Le problème avec un livre comme celui-ci, c'est qu'il reste enfermé dans son "sujet".
Mais pourquoi les œuvres qui restent enfermées dans leur « sujet » ne seraient–elles pas littéraires, après tout ? Naturellement, il y a toujours un sujet, il en faut un (un thème, un problème, un ensemble d’événements qui préoccupent l’auteur et dont il veut faire part), mais ce n’est pas ça qui est important, c’est même tout à fait secondaire et ce pourrait être n’importe quoi. A–t–on idée de lire Proust, Joyce, Kafka, Faulkner, Claude Simon, Thomas Bernhard, Cormac Mac Carthy pour leurs « sujets » ? Y a-t-il un "sujet" dans les romans de Beckett ? On ne lit pas "Le Procès" parce que cela se passe dans le monde de la justice, ni "Le Bruit et la Fureur" parce que c’est une histoire de famille avec un simple d’esprit, ni "La Route des Flandres" parce que cela se passe pendant la guerre, ni "La Trilogie des confins" parce ce sont des aventures de cowboys. Déjà Flaubert nous avait mis sur la voie : on ne lit pas "Madame Bovary" parce qu’il s’agit de la vie malheureuse d’une femme qui s’est fait des idées sur l’amour.

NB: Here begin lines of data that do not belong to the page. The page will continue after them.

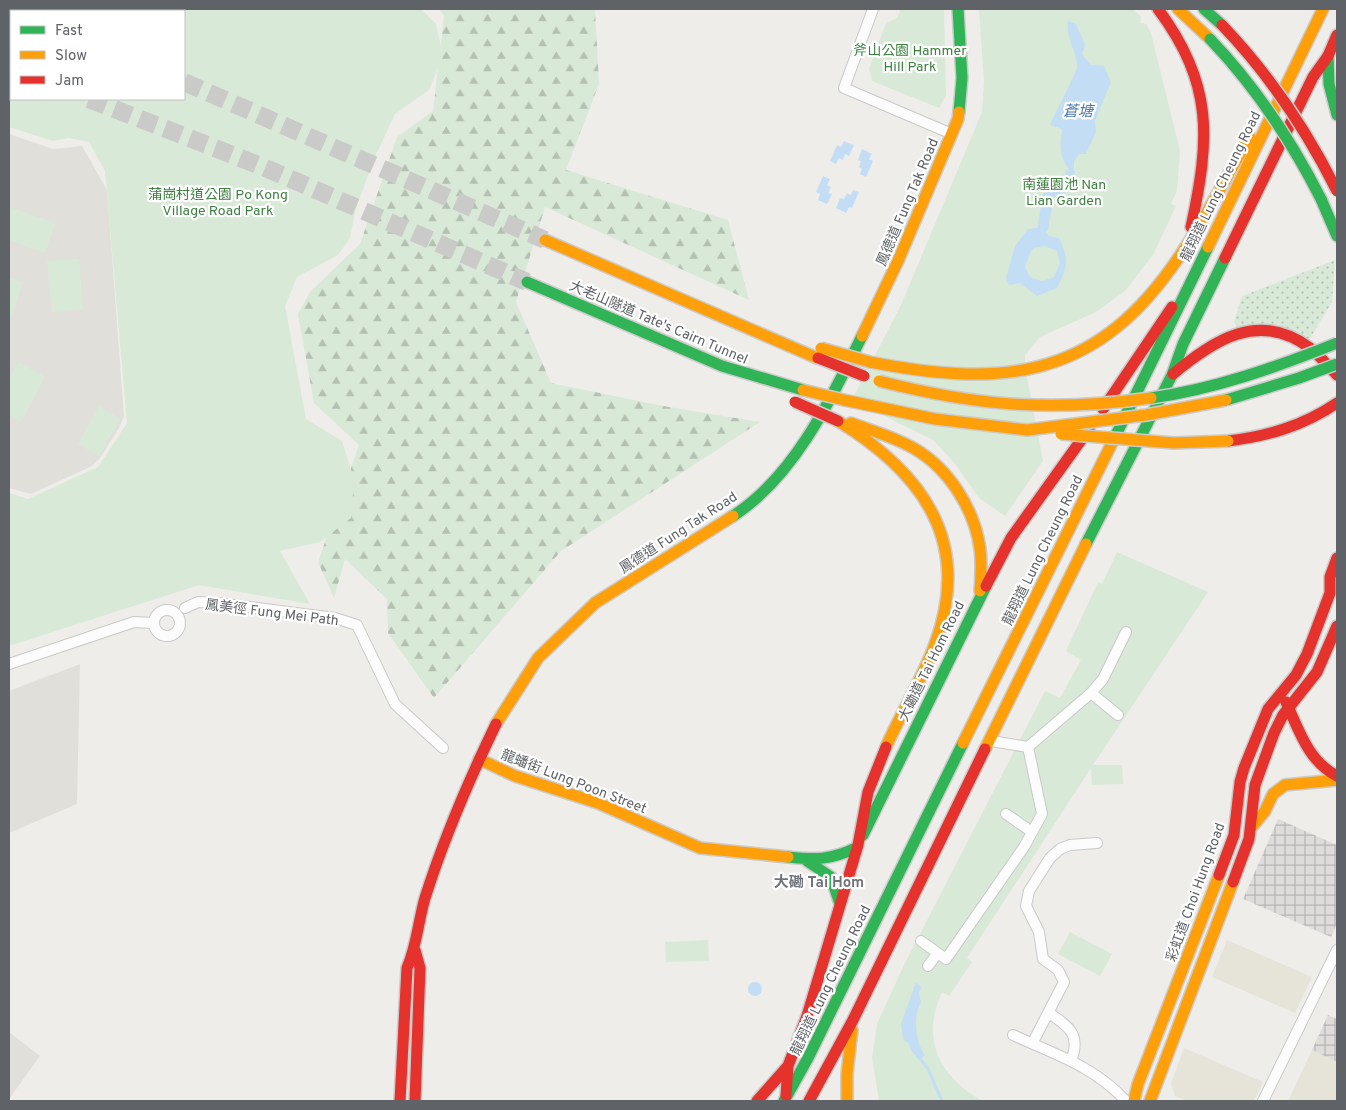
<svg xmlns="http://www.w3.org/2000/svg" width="1346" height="1110" font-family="Overpass,'Noto Sans TC',sans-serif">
	<defs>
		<pattern id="industrial-grid" width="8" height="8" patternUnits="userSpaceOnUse" patternTransform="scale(1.25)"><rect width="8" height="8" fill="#dedcda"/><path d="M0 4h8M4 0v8" fill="none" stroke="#b7b6b5"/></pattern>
		<pattern id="grass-dots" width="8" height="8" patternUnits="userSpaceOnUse" patternTransform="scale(1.25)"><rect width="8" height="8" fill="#d9e9d7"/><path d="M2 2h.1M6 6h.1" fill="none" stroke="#b3c0b2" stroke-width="1.8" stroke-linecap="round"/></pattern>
		<pattern id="forest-firs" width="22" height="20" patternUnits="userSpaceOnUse" patternTransform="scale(1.25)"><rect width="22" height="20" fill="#d9e9d7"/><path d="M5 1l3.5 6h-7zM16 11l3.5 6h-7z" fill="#b3c0b2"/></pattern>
	</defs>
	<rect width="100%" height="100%" fill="#eeedea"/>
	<path fill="#e6e4d9" d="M1227 940 1312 977 1295 1013 1212 977Z
		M1184 1048 1263 1082 1254 1101H1187L1175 1096 1171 1083Z
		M1312 1050 1337 1062V1101H1288Z"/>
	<path fill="url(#industrial-grid)" d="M44 9H159L151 11H50Z
		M1278 819 1337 845V923L1331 937 1243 899Z
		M1328 1015 1337 1019V1062L1312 1050Z"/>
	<path fill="#e1dfda" d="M9 134 53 149 82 146 107 190 124 416 119 428 100 458 92 466 31 494 9 488Z
		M80 664 77 804 9 833V691Z
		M9 1032 40 1056 9 1099Z"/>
	<path fill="url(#grass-dots)" d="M1335 260 1332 302 1309 340 1238 330 1234 322 1242 296Z"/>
	<path fill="url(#forest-firs)" d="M439 9H595L599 84 566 170 728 220 749 300 545 207 516 302 551 383 663 406 760 422 561 551 434 698 388 633 387 599 345 559 334 598 318 562 359 445 314 403 298 314 310 292 360 244 397 137 433 111 444 16Z"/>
	<path fill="#d9e9d7" d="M9 9H44L50 11H11V99H184V11H151L159 9H421L436 24 443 56 429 90 395 114 375 157 356 208 350 238 338 255 297 277 285 306 306 419 342 441 354 479 351 518 320 542 280 551 310 604 199 585 9 646V493L28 499 98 467 127 423 105 171 89 142 69 138 53 141 9 127Z
		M901 9H944L946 95 939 108 872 81 869 69 886 23 897 18Z
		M979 9H1133L1141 17 1140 23 1146 24 1151 33 1180 151 1177 191 1171 204 1176 206 1153 255 1125 291 1096 312 1040 337 1025 355V366L1043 461 1005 516 979 498 956 465 933 440 862 405 854 396 901 305 982 112 984 82Z
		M9 207 55 223 45 253 9 240Z
		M79 259 83 309 52 312 47 261Z
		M9 277 23 282 9 323Z
		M18 362 45 377 21 422 9 415V379Z
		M99 406 120 419 99 456 78 444Z
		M1117 552 1208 592 1093 765H1122L1123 784 1092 785 1091 768 967 958 972 962 949 996 942 992C920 1040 940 1077 983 1101H879L872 1058 877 1024 904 965 1045 691 1060 698 1081 660 1066 651 1098 582 1102 584Z
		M1070 932 1112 954 1100 976 1058 954Z
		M708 940 709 961 666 962 665 942Z"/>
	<path fill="#c3def4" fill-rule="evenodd" d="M1068 21 1076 24 1085 44 1082 54 1091 65 1104 66 1111 82 1095 121 1096 132 1086 154H1079L1074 162V177L1068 174 1069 169C1058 155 1060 145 1062 129L1050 125C1054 115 1078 70 1077 66 1076 48 1066 41 1068 21Z
		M844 141 854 145 849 156 845 154 843 160 839 158 836 164 830 161 837 145 841 147Z
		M862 149 872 154 869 159 873 161 866 177 860 174 862 169 859 167 861 161 858 160Z
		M823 176 830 179 827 185 831 187 828 193 832 194 827 204 818 200 820 194 816 192Z
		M853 190 859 192 852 208 849 207 846 213 836 208 840 198 844 199 847 193 851 195Z
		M1043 227 1049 236 1059 238C1069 259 1068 267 1057 288L1037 296 1020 283 1009 285 1006 278 1015 246 1028 229ZM1045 246 1057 251 1060 263 1054 277 1042 281 1030 277 1025 267 1030 253 1034 248Z
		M748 989a7 7 0 1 1 14 0a7 7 0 1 1-14 0Z
		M916 982 921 987 919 993 921 1002C913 1015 915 1042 925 1055L919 1060 911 1050 909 1044 903 1039 901 1024Z"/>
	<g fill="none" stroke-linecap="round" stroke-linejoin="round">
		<path stroke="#c3def4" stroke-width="3" d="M918 1056 928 1069 942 1101"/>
		<path stroke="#c3def4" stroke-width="11" d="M1043 227 1048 197 1051 193 1068 185 1070 175"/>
		<path stroke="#cacac9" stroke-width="18" stroke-dasharray="18 9" stroke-linecap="butt" d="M9 12 11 13
			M9 70 11 71
			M184 82 545 240
			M89 99 261 166 527 282"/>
		<defs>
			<path id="street" d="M873 9 844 88 952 134
				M185 608 198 602 218 603 335 618 357 625 395 704 443 748
				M154 623a13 13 0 1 1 26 0a13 13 0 1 1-26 0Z
				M9 664 134 622 154 623
				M1091 693 1118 715
				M991 741 1028 747
				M1006 814 1032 832
				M921 941 946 959 1024 847 1042 814 1028 747 1091 693 1103 679 1126 632
				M928 966 937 954
				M1049 1013C1070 1027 1081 1035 1071 1061
				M1013 1035C1054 1054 1094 1066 1126 1101
				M1033 1042 1064 982 1058 970 1043 959 1039 932 1026 906 1029 891 1050 858 1060 849 1070 845 1097 843
				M1263 1101 1337 950"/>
			<path id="fast" d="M958 9 962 78 959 112
				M1204 9 1222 25
				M1328 56 1329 84 1337 115
				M1321 199 1337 236
				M527 282 722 366 803 390
				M1112 443 1208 247
				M733 516C794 477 831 399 862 336
				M1086 544 1172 375 1183 344 1225 258
				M863 835 986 586
				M788 857C816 860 830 860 856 848
				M807 861 831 877 840 904
				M784 1101 808 1058 963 743"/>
			<path id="slow" d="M1178 9 1210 39
				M545 240 817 358
				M1208 247 1323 9
				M862 336 898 261 958 119 959 112
				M870 362C998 387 1091 381 1172 267 1202 226 1224 180 1250 137
				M844 400 935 419 1027 430
				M838 421C923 473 973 542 935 644 922 680 901 713 886 747
				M851 423C872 431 895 437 915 449 949 469 975 510 980 549 982 563 981 577 980 591
				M496 724 538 658 595 603 733 516
				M963 743 1112 443
				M985 749 1086 544
				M479 759 515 776 598 803 700 848 788 857
				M1251 828 1265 811 1273 794 1285 785 1337 780
				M847 1101V1074L852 1030
				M1134 1101 1138 1084 1219 875
				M1150 1101 1233 882"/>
			<path id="jam" d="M1158 9C1214 84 1210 139 1191 227
				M1225 258 1313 77 1328 56 1337 35
				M1173 374C1214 340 1259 310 1310 348 1320 356 1328 366 1337 375
				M1103 409 1172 307
				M1228 441C1268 436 1303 426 1337 403
				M986 586 1011 538 1089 429
				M1286 702C1299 730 1308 761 1337 776
				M858 845 868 792 886 747
				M1219 875 1234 835 1240 782 1244 768 1268 709 1296 675 1307 654 1330 593V577L1337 558
				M1233 882 1249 839 1255 785 1274 733 1283 715 1317 672 1337 626
				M415 950 420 968 415 1101
				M786 1096 788 1066 807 1016 858 845
				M400 1101 407 968C417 945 418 922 425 898 444 838 469 780 496 724
				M757 1101 788 1066
				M809 1101 853 1020 985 749"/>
		</defs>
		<use href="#street" stroke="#c9c9c9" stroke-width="12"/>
		<use href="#fast" stroke="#cbcbcb" stroke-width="14"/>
		<use href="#slow" stroke="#cbcbcb" stroke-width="14"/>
		<use href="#jam" stroke="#cbcbcb" stroke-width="14"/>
		<use href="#street" stroke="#fcfcfc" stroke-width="10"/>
		<use href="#fast" stroke="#30b455" stroke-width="11"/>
		<use href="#slow" stroke="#ff9f0a" stroke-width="11"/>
		<use href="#jam" stroke="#e5322d" stroke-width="11"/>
		<defs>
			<path id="fast-bridge" d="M1210 39C1256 87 1291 140 1321 199
				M1151 398C1215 389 1277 367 1337 343
				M1226 400 1299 378 1337 364"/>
			<path id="slow-bridge" d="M821 348 870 362
				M879 381C976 406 1051 412 1151 398
				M803 390 844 400
				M1027 430 1146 415 1226 400
				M1061 434 1174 443 1228 441"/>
			<path id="jam-bridge" d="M1222 25C1270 75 1306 129 1337 191
				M818 358 864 376
				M795 402 838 421"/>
		</defs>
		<use href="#fast-bridge" stroke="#cbcbcb" stroke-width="14" stroke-linecap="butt"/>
		<use href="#slow-bridge" stroke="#cbcbcb" stroke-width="14" stroke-linecap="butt"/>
		<use href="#jam-bridge" stroke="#cbcbcb" stroke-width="14" stroke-linecap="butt"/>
		<use href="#fast-bridge" stroke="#30b455" stroke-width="11"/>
		<use href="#slow-bridge" stroke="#ff9f0a" stroke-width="11"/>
		<use href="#jam-bridge" stroke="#e5322d" stroke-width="11"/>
	</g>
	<g text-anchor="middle" stroke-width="4.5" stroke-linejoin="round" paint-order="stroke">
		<g font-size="14" fill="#3d8040" stroke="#fff">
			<text x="910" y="55">斧山公園 Hammer<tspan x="910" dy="16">Hill Park</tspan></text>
			<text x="1064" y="189">南蓮園池 Nan<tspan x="1064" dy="16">Lian Garden</tspan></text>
			<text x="218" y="199">蒲崗村道公園 Po Kong<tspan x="218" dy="16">Village Road Park</tspan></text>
		</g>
		<g font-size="14" fill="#5f6367" stroke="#fff">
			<text transform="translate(1220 186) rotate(-64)" y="5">龍翔道 Lung Cheung Road</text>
			<text transform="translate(907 202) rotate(-67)" y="5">鳳德道 Fung Tak Road</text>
			<text transform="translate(659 322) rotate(23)" y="5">大老山隧道 Tate's Cairn Tunnel</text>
			<text transform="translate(678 532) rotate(-33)" y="5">鳳德道 Fung Tak Road</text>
			<text transform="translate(1042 550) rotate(-64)" y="5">龍翔道 Lung Cheung Road</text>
			<text transform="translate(272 612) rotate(7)" y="5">鳳美徑 Fung Mei Path</text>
			<text transform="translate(931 661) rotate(-64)" y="5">大磡道 Tai Hom Road</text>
			<text transform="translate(574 781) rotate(21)" y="5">龍蟠街 Lung Poon Street</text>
			<text transform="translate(1195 892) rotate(-70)" y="5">彩虹道 Choi Hung Road</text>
			<text transform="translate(830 980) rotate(-64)" y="5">龍翔道 Lung Cheung Road</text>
		</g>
		<g font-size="15" font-style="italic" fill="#4c79aa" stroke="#fff">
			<text x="1078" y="116">蒼塘</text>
		</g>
		<g font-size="15" font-weight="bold" fill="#707479" stroke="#fff">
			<text x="819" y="887">大磡 Tai Hom</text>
		</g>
	</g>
	<rect width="1346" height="1110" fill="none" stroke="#5f6367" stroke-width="20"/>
	<rect x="10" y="10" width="175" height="90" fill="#ffffff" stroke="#bfc1c2"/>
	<rect x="20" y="26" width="25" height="8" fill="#30b455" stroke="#bfc1c2"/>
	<text x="55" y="35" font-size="15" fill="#5f6367">Fast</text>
	<rect x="20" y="51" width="25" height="8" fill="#ff9f0a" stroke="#bfc1c2"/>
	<text x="55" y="60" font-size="15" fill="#5f6367">Slow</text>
	<rect x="20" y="76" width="25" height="8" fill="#e5322d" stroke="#bfc1c2"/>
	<text x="55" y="85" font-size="15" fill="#5f6367">Jam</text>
</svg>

On peut être attiré par ce qui est inscrit sur une quatrième de couverture, c’est souvent là que l’on découvre le « sujet » d’un livre. Mais il y a des tombereaux de livres qui se réduisent entièrement à leur « sujet » et je crois que c’est justement le cas de "Triste Tigre", malgré tous les efforts déployés par son autrice pour nous démontrer qu’il n’y a pas de différence entre la littérature et le témoignage. Elle a beau taper sur le clou pour nous asséner qu’elle a bien le droit de hisser son histoire malheureuse dans un livre, à la hauteur de "Lolita" de Nabokov, par exemple, mais les arguments qu’elle avance, aussi pertinents soient–ils, ne nous font pas sortir du témoignage qui voudrait ne pas en être un, ou qui voudrait qu’il n’y ait pas de différence entre témoignage et littérature, autrement dit que le « sujet » soit suffisant pour faire œuvre littéraire. Il semblerait même, si l’on tient à la littérature, que ce fameux « sujet » doive s’effacer derrière la manière de le traiter. Et ce n’est pas qu’une question de langue raffinée, travaillée, ou de style « élitiste », comme Neige Sinno le suggère : « Car c’est quoi au fond cette fameuse Langue ? Qu’est–ce qu’elle a de supérieur à l’autre ? Car c’est bien de cela qu’il s’agit, d’une hiérarchie des modes d’expression en relation au traumatisme… » (p.252). Eh bien non, ce n’est pas de cela qu’il s’agit. Il n’y a pas d’un côté les faits intangibles, ce qu’il y aurait à raconter ou à décrire, et de l’autre des modes d’expressions différents pour le dire, un « fond » intouchable et des « formes » pour le révéler. Il s’agit toujours d’une intrication, capable ou non d’installer un « sujet », quel qu’il soit, dans l’espace littéraire.